- Problem details
Locate the string "bounding" in the records below. Copy every line where it occurs.
>>>
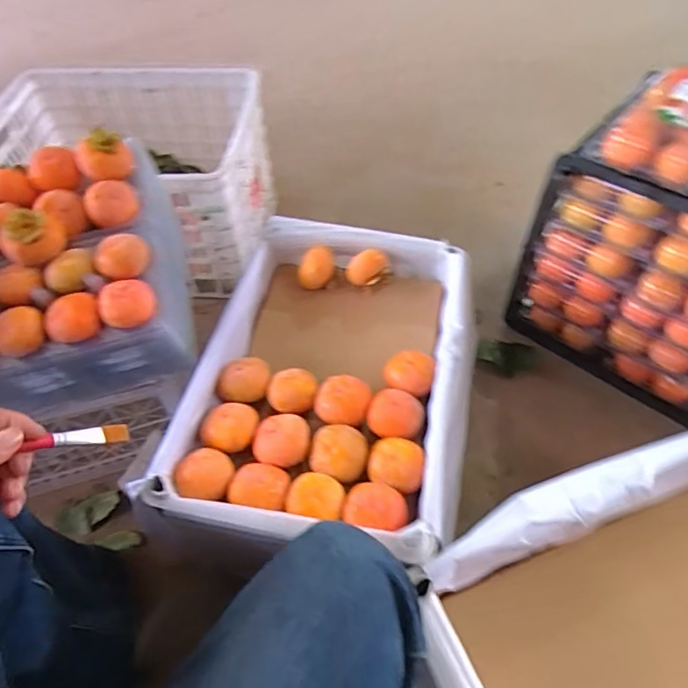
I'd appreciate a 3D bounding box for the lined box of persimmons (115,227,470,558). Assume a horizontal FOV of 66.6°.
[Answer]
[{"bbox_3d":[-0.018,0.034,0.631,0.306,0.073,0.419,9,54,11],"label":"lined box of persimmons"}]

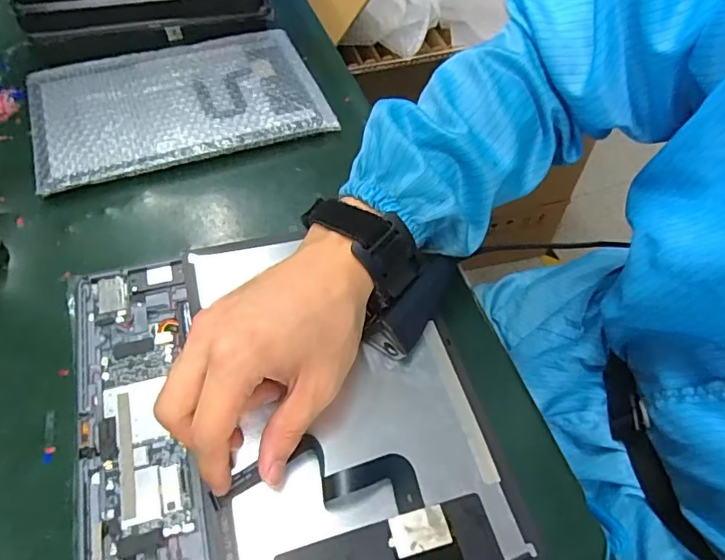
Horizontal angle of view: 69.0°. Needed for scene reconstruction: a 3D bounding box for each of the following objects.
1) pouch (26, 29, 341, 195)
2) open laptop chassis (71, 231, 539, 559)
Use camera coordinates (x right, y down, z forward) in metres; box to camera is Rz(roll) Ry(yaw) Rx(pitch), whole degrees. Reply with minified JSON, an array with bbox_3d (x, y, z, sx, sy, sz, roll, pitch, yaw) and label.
<<<
- Exercise result
I'd appreciate a 3D bounding box for the lined box of persimmons (115,227,470,558). Assume a horizontal FOV of 66.6°.
Horizontal angle of view: 69.0°. Needed for scene reconstruction: a 3D bounding box for each of the following objects.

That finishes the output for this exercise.